## Text provided:

#####

This agenda item is being sponsored by Mayor Regalado, who only days ago confirmed to Transit Miami that the administration would not seek to delay implementation. What ever happened to transparency and honesty in government Mayor? What happened to “implemented on schedule”? Unfortunately, the lone Miami Herald article to cover this important topic over the past few weeks (by Chuck Rabin and Andres Vigglucci) was inaccurate and one sided, laying most of the responsibility on the commission, without acknowledging that that there is no commission sponsored agenda item on the subject. The only item related to implementation is this sneaky discussion item (sponsored by the Mayor). (Andres and Charles - what are you guys thinking??) The fact is that if this item does not get heard, then the commission does not need to do anything and the code becomes effective on the 20th of May.

#####

## Assignment 1:
In the text on the Mayor's agenda item, why does the writer call the Miami Herald article one-sided? Answer in one to three sentences.
## Assignment 2:
Print the part of the text on the Mayor's agenda item from "This agenda item" up to and including "20th of May.".

Stored items from a collection:

#####

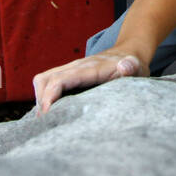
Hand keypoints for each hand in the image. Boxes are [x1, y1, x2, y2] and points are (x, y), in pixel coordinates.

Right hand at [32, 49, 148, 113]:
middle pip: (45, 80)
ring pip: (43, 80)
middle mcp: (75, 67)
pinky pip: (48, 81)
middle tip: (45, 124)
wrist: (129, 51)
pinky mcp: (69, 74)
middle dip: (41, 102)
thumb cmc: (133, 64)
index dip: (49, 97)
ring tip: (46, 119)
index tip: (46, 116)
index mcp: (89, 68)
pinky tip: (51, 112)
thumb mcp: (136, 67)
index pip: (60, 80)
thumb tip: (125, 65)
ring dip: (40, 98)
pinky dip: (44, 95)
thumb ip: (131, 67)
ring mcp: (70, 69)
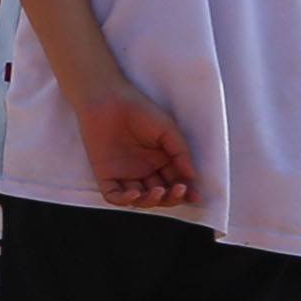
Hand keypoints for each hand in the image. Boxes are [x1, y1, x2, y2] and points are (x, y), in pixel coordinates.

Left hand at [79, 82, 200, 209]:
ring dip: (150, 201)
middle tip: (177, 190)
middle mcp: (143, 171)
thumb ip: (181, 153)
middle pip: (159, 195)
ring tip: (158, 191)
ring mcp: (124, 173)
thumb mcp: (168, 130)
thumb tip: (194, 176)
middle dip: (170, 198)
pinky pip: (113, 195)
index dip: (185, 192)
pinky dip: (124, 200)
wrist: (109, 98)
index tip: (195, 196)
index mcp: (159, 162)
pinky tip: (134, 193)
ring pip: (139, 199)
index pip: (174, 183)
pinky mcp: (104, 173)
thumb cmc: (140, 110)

#####

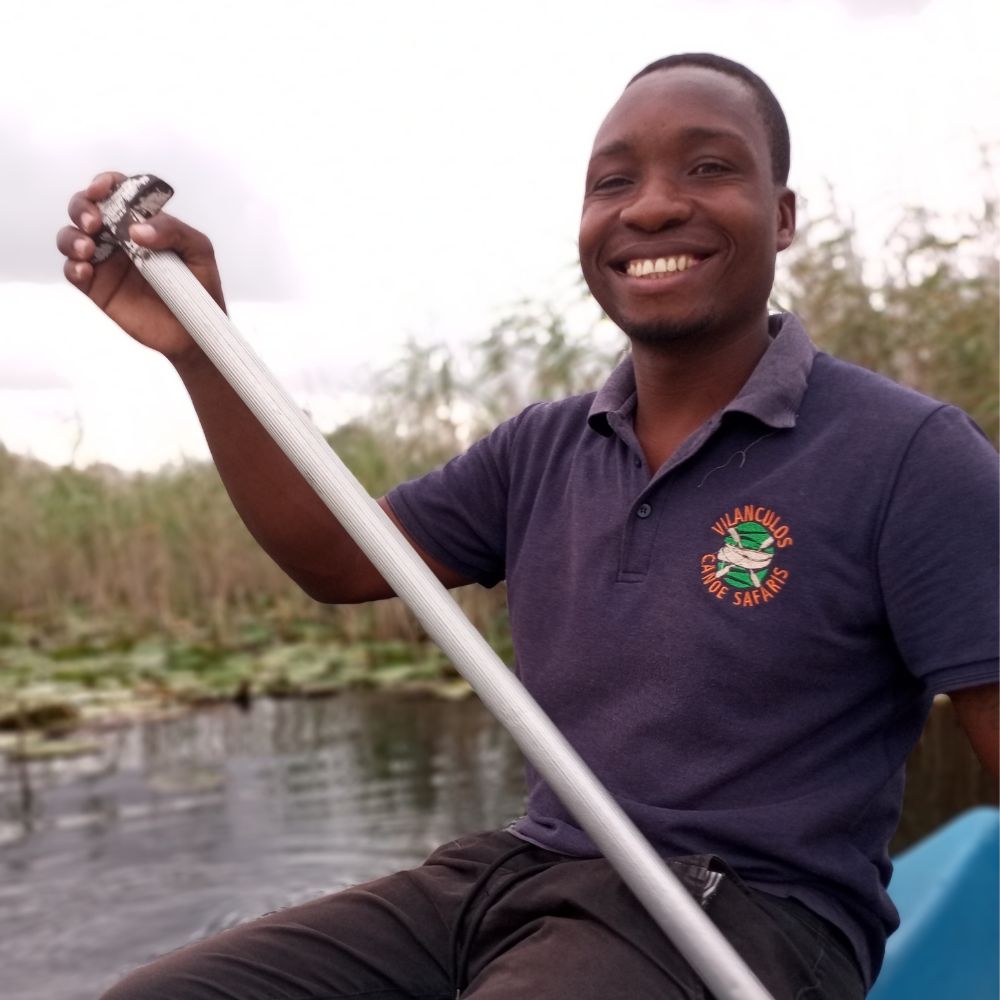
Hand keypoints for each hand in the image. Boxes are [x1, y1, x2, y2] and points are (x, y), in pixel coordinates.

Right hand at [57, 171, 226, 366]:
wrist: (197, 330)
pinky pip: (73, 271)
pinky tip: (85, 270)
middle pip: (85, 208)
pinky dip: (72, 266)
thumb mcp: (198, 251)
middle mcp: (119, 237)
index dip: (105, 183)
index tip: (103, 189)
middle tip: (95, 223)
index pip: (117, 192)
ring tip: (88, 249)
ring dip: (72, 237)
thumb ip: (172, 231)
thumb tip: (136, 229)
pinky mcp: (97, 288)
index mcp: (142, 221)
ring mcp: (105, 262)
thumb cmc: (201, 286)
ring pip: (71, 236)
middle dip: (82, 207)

#####

## Answer area 1:
The writer says the article put most of the responsibility on the commission without acknowledging that there is no commission-sponsored agenda item on the subject. The only item related to implementation is a discussion item sponsored by the Mayor.

## Answer area 2:
This agenda item is being sponsored by Mayor Regalado, who only days ago confirmed to Transit Miami that the administration would not seek to delay implementation. What ever happened to transparency and honesty in government Mayor? What happened to “implemented on schedule”? Unfortunately, the lone Miami Herald article to cover this important topic over the past few weeks (by Chuck Rabin and Andres Vigglucci) was inaccurate and one sided, laying most of the responsibility on the commission, without acknowledging that that there is no commission sponsored agenda item on the subject. The only item related to implementation is this sneaky discussion item (sponsored by the Mayor). (Andres and Charles - what are you guys thinking??) The fact is that if this item does not get heard, then the commission does not need to do anything and the code becomes effective on the 20th of May.